** Opening DOCUMENT PASSAGE block **
Basically, this occurs when the reserve of the policy equals the death benefit. The reserve or cash value is then paid to the owner of the policy upon maturity. For life insurance policies that have a level premium, the investment portion of the policy has a charge that covers at least part of the death benefits. With the cash value replacing the all of the death benefit, the life insurance policy is said to have matured.
It can be a little confusing, but the cash value and reserve is the same thing. If the cash value equals the death benefit, it may be paid to the policy owner and have taxable consequences as a result if the cash that has been received exceeds the amount of premiums that has been paid over the life of the policy.
Since the money that has been paid to the premiums has already been taxed, it cannot be taxed again. However, if the life insurance policy has a building interest rate, then the interest that has been earned above and beyond the premiums that has been paid into the policy is subject to taxation if the policy has been cashed out.
However, there are new policies with an indefinite life insurance maturity date which actually makes it impossible for the policy to mature before the death of the insurer. In this manner, the policy is not cashed out, but instead the death benefit is provided to the beneficiary which may very well significantly higher than the premiums that were paid.
What is Life Insurance with Maturity Benefit?
** Closing DOCUMENT PASSAGE block **
** Opening RAW DATA block **
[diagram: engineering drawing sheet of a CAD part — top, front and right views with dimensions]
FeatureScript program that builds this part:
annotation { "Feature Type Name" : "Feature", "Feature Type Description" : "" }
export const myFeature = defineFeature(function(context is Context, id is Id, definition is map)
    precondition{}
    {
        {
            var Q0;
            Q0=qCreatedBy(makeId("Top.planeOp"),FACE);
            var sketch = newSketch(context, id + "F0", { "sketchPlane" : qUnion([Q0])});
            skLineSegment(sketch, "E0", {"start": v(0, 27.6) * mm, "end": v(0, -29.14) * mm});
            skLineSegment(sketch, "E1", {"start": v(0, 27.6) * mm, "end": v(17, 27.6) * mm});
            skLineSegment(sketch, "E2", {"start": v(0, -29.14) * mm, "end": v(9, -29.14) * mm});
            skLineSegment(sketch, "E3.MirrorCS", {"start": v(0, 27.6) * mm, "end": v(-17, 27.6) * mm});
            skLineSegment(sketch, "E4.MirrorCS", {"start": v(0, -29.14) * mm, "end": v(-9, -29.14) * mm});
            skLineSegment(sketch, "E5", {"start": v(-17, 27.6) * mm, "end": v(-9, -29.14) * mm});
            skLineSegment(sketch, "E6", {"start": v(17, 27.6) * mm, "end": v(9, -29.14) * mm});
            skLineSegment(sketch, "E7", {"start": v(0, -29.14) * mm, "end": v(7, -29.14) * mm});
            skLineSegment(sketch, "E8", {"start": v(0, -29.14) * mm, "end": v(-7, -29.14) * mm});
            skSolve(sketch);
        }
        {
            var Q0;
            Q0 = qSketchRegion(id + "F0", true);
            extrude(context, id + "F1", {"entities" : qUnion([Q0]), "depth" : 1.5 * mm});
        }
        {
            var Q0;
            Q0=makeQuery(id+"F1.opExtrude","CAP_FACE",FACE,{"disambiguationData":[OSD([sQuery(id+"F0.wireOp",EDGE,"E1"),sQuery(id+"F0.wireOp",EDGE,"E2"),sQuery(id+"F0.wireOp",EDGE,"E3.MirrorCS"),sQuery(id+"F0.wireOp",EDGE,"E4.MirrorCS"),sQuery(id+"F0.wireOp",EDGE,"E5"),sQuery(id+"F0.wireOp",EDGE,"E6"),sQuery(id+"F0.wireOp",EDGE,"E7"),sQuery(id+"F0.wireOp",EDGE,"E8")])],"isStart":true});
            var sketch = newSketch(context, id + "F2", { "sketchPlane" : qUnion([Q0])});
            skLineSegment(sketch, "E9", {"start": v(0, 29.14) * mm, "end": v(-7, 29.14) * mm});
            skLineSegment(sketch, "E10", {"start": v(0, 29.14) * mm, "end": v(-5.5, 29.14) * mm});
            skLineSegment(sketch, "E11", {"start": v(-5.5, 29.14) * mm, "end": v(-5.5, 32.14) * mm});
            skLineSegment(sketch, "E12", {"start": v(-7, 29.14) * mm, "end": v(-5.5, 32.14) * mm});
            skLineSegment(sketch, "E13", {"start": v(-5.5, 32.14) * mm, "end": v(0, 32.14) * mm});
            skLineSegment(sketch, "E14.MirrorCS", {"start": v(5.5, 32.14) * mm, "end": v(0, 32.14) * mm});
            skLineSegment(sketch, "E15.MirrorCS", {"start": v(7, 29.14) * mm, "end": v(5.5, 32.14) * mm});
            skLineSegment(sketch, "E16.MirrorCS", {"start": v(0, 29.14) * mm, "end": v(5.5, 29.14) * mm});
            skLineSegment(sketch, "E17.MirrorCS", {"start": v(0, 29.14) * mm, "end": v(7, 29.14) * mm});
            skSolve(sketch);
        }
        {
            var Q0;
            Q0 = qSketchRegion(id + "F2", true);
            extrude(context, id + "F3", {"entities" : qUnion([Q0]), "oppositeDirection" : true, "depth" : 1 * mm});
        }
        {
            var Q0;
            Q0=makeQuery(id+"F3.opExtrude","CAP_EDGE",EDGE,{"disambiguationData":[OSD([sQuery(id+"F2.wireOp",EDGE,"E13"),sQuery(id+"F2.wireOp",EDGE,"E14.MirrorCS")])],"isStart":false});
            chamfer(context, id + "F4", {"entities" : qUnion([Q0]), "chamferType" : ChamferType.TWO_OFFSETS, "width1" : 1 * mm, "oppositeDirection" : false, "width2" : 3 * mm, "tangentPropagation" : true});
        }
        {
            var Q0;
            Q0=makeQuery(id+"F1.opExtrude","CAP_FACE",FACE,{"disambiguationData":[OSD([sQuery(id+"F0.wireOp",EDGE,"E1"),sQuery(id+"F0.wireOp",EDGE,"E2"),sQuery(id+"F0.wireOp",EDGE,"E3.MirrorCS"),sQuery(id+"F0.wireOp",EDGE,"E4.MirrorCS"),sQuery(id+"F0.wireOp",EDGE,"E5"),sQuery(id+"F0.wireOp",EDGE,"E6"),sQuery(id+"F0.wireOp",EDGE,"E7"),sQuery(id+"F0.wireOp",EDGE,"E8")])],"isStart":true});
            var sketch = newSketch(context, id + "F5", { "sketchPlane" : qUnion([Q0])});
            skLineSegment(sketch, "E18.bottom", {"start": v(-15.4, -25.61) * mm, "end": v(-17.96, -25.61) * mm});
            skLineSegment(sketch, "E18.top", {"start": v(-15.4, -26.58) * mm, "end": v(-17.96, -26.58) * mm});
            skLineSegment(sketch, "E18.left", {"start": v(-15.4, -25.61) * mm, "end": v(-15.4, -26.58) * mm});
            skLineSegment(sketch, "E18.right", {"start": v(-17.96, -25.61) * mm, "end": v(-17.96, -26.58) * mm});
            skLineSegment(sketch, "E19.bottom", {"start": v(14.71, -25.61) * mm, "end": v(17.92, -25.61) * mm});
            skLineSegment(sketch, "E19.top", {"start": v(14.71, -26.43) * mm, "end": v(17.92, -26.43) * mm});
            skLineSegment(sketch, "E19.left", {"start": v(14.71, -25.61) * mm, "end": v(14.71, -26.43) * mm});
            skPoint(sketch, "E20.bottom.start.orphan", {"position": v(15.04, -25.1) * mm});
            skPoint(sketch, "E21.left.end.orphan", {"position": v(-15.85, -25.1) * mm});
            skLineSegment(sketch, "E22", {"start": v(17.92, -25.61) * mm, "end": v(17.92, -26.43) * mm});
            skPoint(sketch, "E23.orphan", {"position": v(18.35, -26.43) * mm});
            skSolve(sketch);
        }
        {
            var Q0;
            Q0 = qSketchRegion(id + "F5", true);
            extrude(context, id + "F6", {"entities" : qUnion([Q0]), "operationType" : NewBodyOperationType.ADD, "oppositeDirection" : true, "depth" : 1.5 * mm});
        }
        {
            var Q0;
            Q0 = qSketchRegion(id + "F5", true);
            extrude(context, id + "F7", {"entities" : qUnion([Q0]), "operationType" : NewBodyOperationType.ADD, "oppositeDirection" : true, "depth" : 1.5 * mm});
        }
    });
** Closing RAW DATA block **
_TASK REQUIREMENTS_
(A) In the life insurance text, rewrite the part from "It can be a" to "been cashed out.", swapping "policy owner" for "policyholder".
(B) Carry on the life insurance text from the point where it stops.

_WRITTEN RESPONSES_
(A)
It can be a little confusing, but the cash value and reserve is the same thing. If the cash value equals the death benefit, it may be paid to the policyholder and have taxable consequences as a result if the cash that has been received exceeds the amount of premiums that has been paid over the life of the policy.
Since the money that has been paid to the premiums has already been taxed, it cannot be taxed again. However, if the life insurance policy has a building interest rate, then the interest that has been earned above and beyond the premiums that has been paid into the policy is subject to taxation if the policy has been cashed out.

(B)
Basically, this is a dual advantage from your life insurance policy. Your family will receive a death benefit in case you should pass away unexpected or suffer from a permanently disabling injury. However, if you do live past the maturity period which can be from 5 to 20 years, you can cash out the policy and purchase a new one if you desire.
One aspect of life insurance maturity is the “endowment” effect. While this type of endowment is different than the traditional interpretation which is a contract that will pay out a specific amount at a particular date, a life insurance policy may mature and pay out a cash value at that time. To “endow at maturity” when it comes to life insurance does not mean that the cash value must be paid out. In any case, the money that is collected as part of“cash out” will certainly be taxed to an extent.
Overall, for people in good health and under the age of 60, having life insurance with a maturity date offers options that can be useful when you get older.